The molecular structure of PFAS includes a carbon chain strongly bonded to atoms of fluorine. The strength of this carbon-fluorine bond makes PFAS extremely difficult to break down. Some types of PFAS can take over 1000 years to degrade, which is why these “everywhere” chemicals are also known as “forever” chemicals.

Research studies over the years have linked high PFAS exposure to serious health problems including several types of cancer, disrupted hormone production, birth defects, and kidney and liver damage.

The varying concentration of PFAS found throughout our global water supply and agri-food supply chains is cause for serious concern.

Breaking The Unbreakable Bond

New research suggests that these forever chemicals may not be forever after all.

In a recent study published in Science, the research team reported they successfully destroyed PFAS molecules under low temperatures by mixing them with two inexpensive, relatively harmless compounds: sodium hydroxide (lye), which is used to manufacture soap, and dimethyl sulfoxide, an FDA-approved chemical used in medication to treat bladder pain syndrome and in products that relieve joint inflammation.

Working with two major classes of PFAS, the researchers used low temperatures (~100 C) to heat the chemicals in the two reagents and target the cluster of carbon and oxygen atoms at the head of the carbon-fluorine chain.
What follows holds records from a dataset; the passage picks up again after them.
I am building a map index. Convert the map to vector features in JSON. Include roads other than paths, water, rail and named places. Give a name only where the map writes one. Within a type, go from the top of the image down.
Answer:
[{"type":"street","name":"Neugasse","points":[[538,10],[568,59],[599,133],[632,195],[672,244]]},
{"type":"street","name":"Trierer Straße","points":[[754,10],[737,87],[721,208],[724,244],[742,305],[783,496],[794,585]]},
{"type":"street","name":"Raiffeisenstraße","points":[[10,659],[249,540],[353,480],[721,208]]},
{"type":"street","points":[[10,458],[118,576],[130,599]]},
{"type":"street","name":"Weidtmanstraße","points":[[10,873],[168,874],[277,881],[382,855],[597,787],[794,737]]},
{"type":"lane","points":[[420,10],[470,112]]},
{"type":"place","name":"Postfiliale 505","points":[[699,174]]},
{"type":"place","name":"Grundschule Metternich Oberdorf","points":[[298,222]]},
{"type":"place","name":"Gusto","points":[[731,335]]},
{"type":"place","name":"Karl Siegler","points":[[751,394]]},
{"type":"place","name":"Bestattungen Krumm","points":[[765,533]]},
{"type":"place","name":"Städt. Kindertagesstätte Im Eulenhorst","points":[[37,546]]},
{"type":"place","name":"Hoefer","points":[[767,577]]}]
Within 24 hours, the oxygen atoms began to break down, causing a chain of reactions that left behind nothing but benign chemical waste.
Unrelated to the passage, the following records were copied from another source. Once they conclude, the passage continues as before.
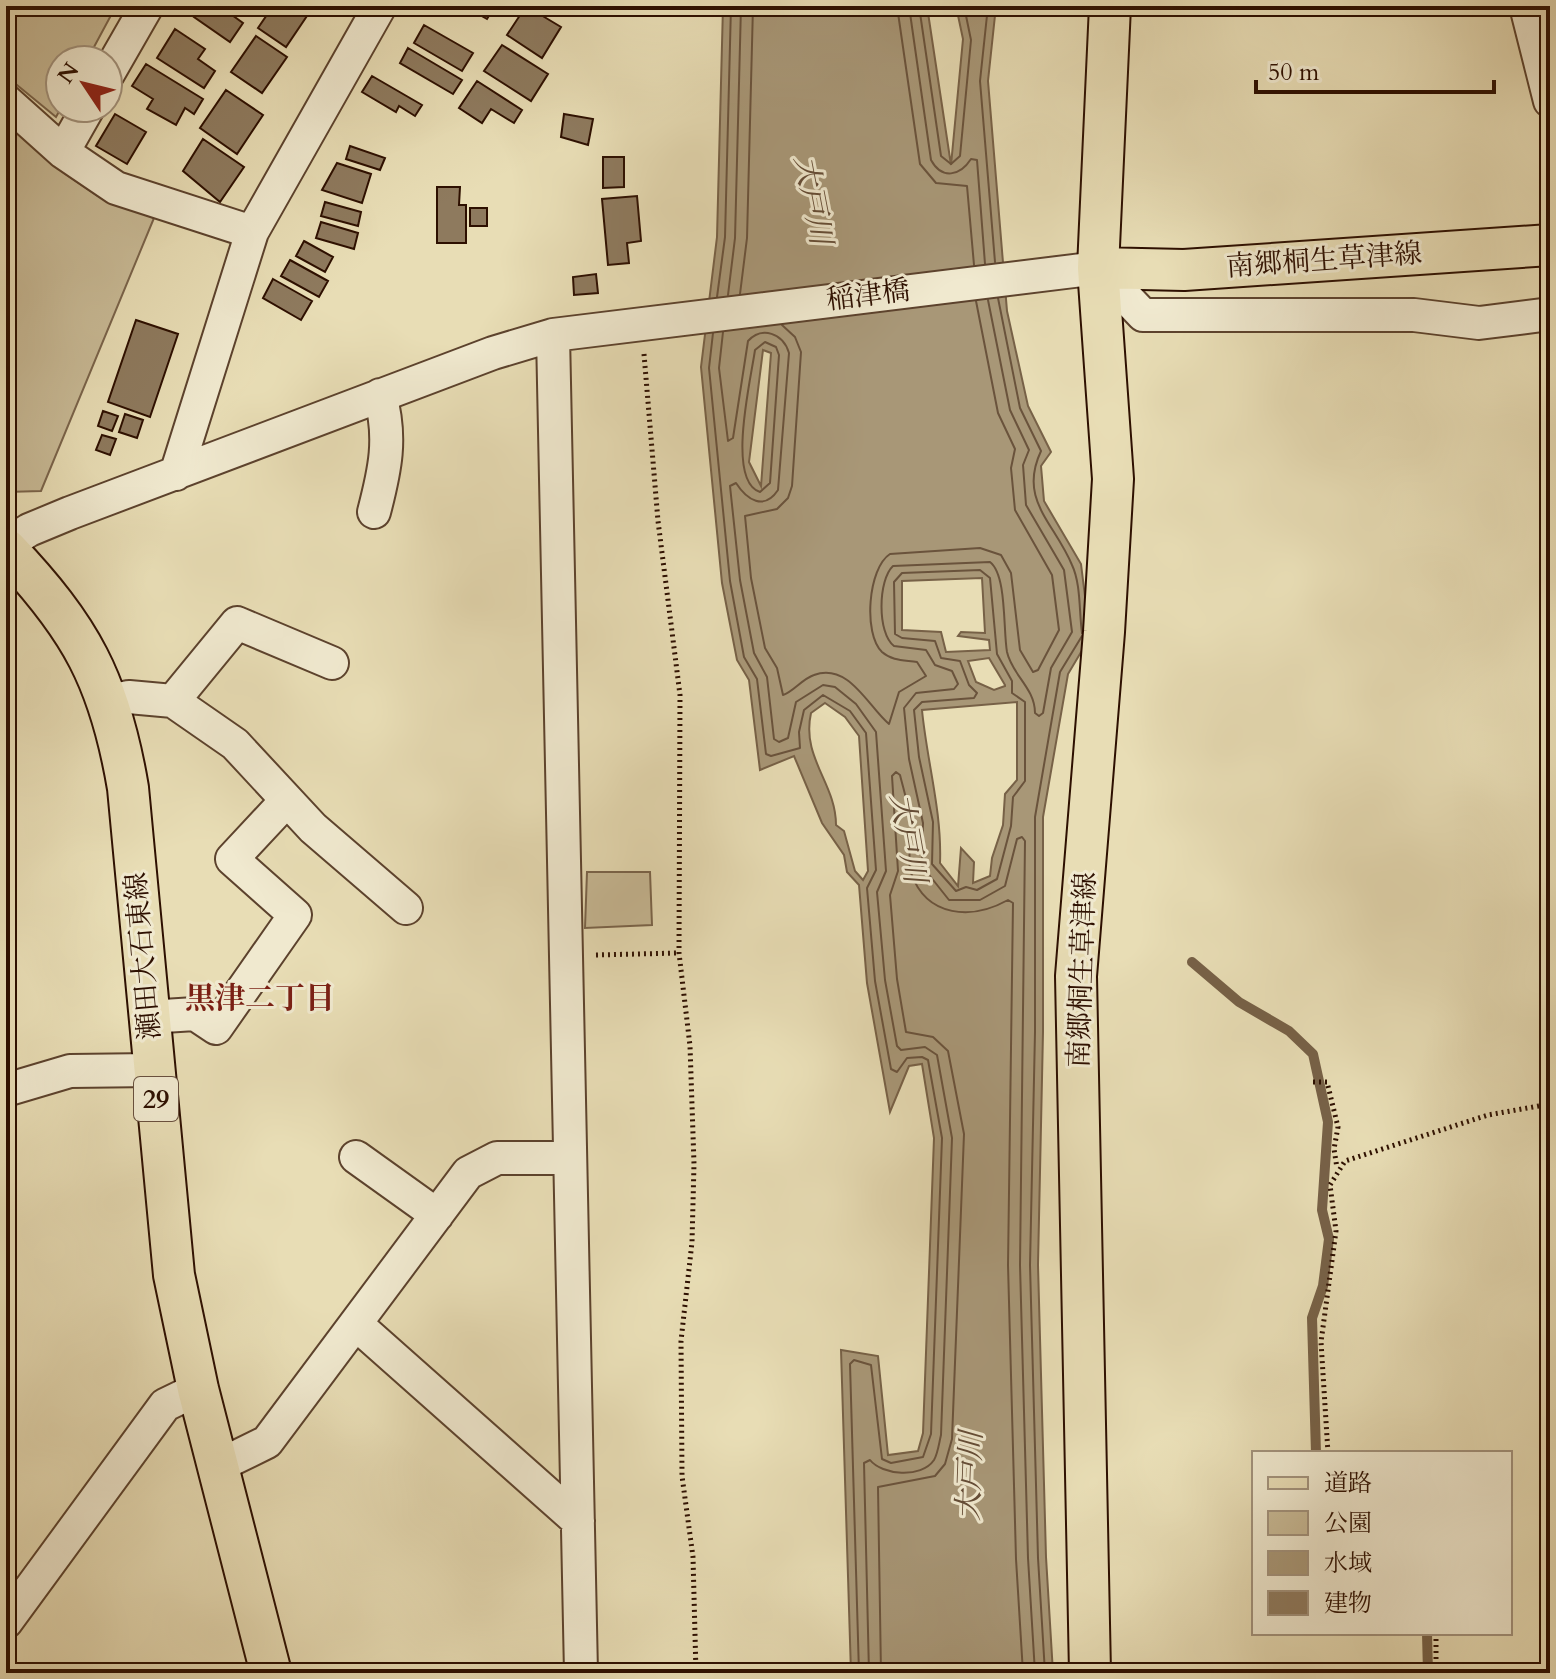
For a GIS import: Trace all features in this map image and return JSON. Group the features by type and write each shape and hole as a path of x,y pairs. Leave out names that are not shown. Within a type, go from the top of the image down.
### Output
{"main road":[{"name":"南郷桐生草津線","path":"1090,1673 1076,976 1113,479 1091,268 1110,6"},
{"name":"南郷桐生草津線","path":"1091,268 1184,270 1550,245"},
{"name":"瀬田大石東線","path":"6,547 65,615 87,648 109,701 119,736 128,788 174,1275 198,1389 271,1673"}],"street":[{"path":"124,46 147,6"},
{"path":"176,474 252,232 380,6"},
{"path":"1526,6 1550,101"},
{"path":"6,101 63,152 116,188 252,232"},
{"path":"63,152 79,124"},
{"path":"1091,268 1143,315 1414,315 1479,323 1550,314"},
{"name":"稲津橋","path":"6,547 43,524 493,353 553,335 1091,268"},
{"path":"553,335 581,1673"},
{"path":"374,512 388,451 388,422 380,395"},
{"path":"173,701 237,623 332,663"},
{"path":"109,701 129,697 173,701 235,744 313,828 406,908"},
{"path":"148,1017 195,1014 216,1028 295,915 232,859 287,800"},
{"path":"6,1090 70,1071 153,1070"},
{"path":"356,1157 437,1215"},
{"path":"220,1465 267,1442 468,1173 497,1158 570,1158"},
{"path":"356,1324 578,1521"},
{"path":"6,1622 165,1405 198,1389"}],"path":[{"path":"646,322 680,695 679,953 690,1046 694,1164 692,1242 681,1341 682,1476 693,1557 696,1673"},
{"path":"566,956 679,953"},
{"path":"1313,1082 1327,1082 1338,1127 1334,1149 1337,1169"},
{"path":"1328,1451 1321,1342 1336,1231 1330,1185 1337,1169 1345,1161 1488,1115 1550,1104"},
{"path":"1436,1635 1436,1673"}],"green space":[{"path":"6,6 116,6 96,44 44,44 44,107 6,76"},
{"path":"6,120 64,173 98,196 154,218 41,491 6,492"},
{"path":"587,872 650,872 652,925 585,928"}],"water":[{"name":"大戸川","path":"723,6 927,6 951,165 963,39 956,6 996,6 988,81 1007,311 1028,406 1051,452 1041,466 1044,501 1081,564 1090,637 1068,674 1043,817 1038,1265 1046,1557 1053,1673 851,1673 841,1350 878,1356 888,1455 918,1451 923,1433 934,1138 922,1064 909,1066 890,1112 867,983 859,885 847,872 844,855 822,823 794,756 760,770 749,680 737,660 722,583 701,367 717,237","holes":["763,350 771,353 761,486 749,462","982,578 985,633 961,632 958,636 989,640 990,650 946,652 941,632 902,630 902,581","989,658 1005,686 994,690 976,682 968,661","1017,702 1017,780 1005,794 1003,825 992,858 990,876 973,883 974,862 961,848 958,886 940,863 937,805 922,710","825,703 845,717 859,736 868,871 863,880 855,871 844,831 836,825 835,810 815,757 809,729 811,713"]}],"building":[{"path":"191,6 238,6 232,15 243,23 230,42 194,17 199,11"},
{"path":"273,6 306,6 311,10 286,47 258,28"},
{"path":"464,6 495,6 487,19"},
{"path":"526,6 561,27 542,58 507,35"},
{"path":"424,25 473,53 462,71 414,43"},
{"path":"175,29 205,49 198,59 215,71 204,88 157,58"},
{"path":"256,36 287,57 262,93 231,72"},
{"path":"502,45 548,74 531,101 484,71"},
{"path":"408,48 462,80 453,94 400,63"},
{"path":"146,64 203,99 194,114 185,108 176,125 147,109 153,99 132,86"},
{"path":"372,76 422,105 415,116 399,106 396,112 362,92"},
{"path":"477,81 522,110 514,123 491,109 482,123 459,108"},
{"path":"226,90 263,115 237,154 200,128"},
{"path":"564,114 593,119 588,145 561,137"},
{"path":"124,119 146,132 127,164 96,146 109,124 124,124"},
{"path":"203,139 244,167 220,202 183,171"},
{"path":"350,146 385,158 380,170 346,159"},
{"path":"603,157 624,157 624,187 603,188"},
{"path":"337,163 371,174 362,203 322,190"},
{"path":"437,187 460,187 459,205 466,205 466,243 437,243"},
{"path":"637,196 641,241 627,243 629,263 608,265 602,199"},
{"path":"325,202 361,212 358,226 321,216"},
{"path":"470,208 487,208 487,226 470,226"},
{"path":"321,222 358,233 354,249 316,238"},
{"path":"304,241 333,257 325,272 296,256"},
{"path":"290,260 328,281 319,297 281,276"},
{"path":"596,274 598,293 574,295 573,277"},
{"path":"273,279 312,301 301,320 263,298"},
{"path":"136,320 178,334 150,417 108,402"},
{"path":"103,411 118,416 112,431 98,426"},
{"path":"125,414 143,420 137,438 119,432"},
{"path":"102,435 116,439 110,455 96,450"}],"waterway":[{"path":"1192,962 1239,1002 1289,1031 1313,1054 1328,1122 1322,1210 1329,1239 1323,1286 1312,1318 1316,1451"},
{"path":"1427,1635 1428,1673"}],"district":[{"name":"黒津二丁目","path":"260,998"}]}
The unbreakable carbon-fluoride bond was broken.

The Challenges Of Safe Disposal

This approach helps remove a major stumbling block in PFAS remediation: the problem of safe disposal.
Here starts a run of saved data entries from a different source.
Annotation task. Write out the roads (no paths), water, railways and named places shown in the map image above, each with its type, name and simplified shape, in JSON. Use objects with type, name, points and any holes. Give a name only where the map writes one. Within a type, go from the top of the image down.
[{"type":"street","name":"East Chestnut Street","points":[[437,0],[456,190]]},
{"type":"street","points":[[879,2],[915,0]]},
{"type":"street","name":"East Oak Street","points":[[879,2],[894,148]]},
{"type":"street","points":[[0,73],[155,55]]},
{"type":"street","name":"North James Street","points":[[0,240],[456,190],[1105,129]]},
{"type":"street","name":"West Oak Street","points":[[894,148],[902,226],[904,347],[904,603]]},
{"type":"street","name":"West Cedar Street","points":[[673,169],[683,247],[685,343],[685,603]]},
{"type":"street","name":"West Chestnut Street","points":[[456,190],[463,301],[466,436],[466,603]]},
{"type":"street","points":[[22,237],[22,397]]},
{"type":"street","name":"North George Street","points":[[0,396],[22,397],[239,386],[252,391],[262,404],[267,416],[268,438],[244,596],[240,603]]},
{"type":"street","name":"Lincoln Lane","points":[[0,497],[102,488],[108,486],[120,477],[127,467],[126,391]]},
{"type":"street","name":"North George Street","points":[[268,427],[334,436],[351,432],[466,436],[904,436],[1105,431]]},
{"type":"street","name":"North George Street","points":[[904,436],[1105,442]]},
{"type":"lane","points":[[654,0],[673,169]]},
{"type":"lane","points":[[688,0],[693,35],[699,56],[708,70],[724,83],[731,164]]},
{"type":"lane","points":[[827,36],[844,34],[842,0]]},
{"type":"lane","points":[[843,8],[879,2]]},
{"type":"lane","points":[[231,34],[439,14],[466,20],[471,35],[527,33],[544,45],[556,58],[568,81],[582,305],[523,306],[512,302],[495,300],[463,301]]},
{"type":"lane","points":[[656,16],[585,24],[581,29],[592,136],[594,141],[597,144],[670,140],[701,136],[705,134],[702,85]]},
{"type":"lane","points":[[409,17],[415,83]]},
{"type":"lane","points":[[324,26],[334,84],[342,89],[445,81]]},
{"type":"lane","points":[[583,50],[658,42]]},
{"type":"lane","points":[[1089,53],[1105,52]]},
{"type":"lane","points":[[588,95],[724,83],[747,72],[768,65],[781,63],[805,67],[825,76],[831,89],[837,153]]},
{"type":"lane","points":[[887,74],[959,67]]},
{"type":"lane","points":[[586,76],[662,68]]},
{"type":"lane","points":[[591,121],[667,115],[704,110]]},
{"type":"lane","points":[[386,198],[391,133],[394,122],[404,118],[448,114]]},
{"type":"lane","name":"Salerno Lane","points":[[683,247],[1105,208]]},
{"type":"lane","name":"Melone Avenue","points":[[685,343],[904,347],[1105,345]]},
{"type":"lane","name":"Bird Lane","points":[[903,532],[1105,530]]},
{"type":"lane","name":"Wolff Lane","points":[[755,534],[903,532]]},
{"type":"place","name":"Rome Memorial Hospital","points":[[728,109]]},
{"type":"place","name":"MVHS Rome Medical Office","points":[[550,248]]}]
Carbon filtration, ion exchange, and reverse osmosis are the most effective techniques used today to separate PFAS chemicals from water and soil. But finding methods to safely dispose of these toxic compounds has proved more difficult.

Typically, PFAS have been disposed of in landfills or destroyed through incineration, a harsh process which uses high pressures and extreme temperatures (above 1,000°C) to break down the chemicals. But there is evidence that the current disposal methods may in fact lead to the further spread of these contaminants into the environment.

For example, soil and groundwater near a New York incineration site that was destroying firefighting foams manufactured with PFAS chemicals, tested high for PFAS levels. The contaminants were likely spread through airborne particles released during the burning process. Burying the toxic compounds, which will eventually leach into the soil and groundwater, only extends the problem farther into the future.

Although the researchers have acknowledged that more work is needed to move the technology from the lab to the field, their innovative process opens up new possibilities for eradicating these forever chemicals from the environment.

Why This Research Resonates

This study, which was supported by additional research and chemical modeling developed by researchers at Tianjin University, The Chinese Academy of Sciences, and UCLA, is an example of the power of international scientific collaboration to find solutions to the most pressing issues of our time.

Today, our global response to the PFAS contamination crisis includes partnerships among government and nongovernment agencies, the scientific and medical communities, and public health sectors.

Together, they are working to establish safe PFAS guidelines for drinking water, to identify new and emerging contaminants, and to further understand the process of PFAS bioaccumulation, and its adverse effects on human and animal health.

In the United States and in many parts of the world, industry has voluntarily stopped using some PFAS chemicals, including Perfluorooctanoic Acid (PFOA) and Perfluorooctane Sulfonate (PFOS), two of the most common and toxic forever chemicals used in manufacturing.

And although considered less toxic, newer forms of PFAS continue to be introduced. Last year, the EPA released a three-year plan, the PFAS Roadmap, which outlines policies and guidelines to protect public health and the environment and hold polluters accountable.

Forever chemicals are an urgent public health and environmental threat for communities across the globe. Partnerships and initiatives facilitated and funded by catalyst organizations, will be the first and perhaps best step to finding solutions.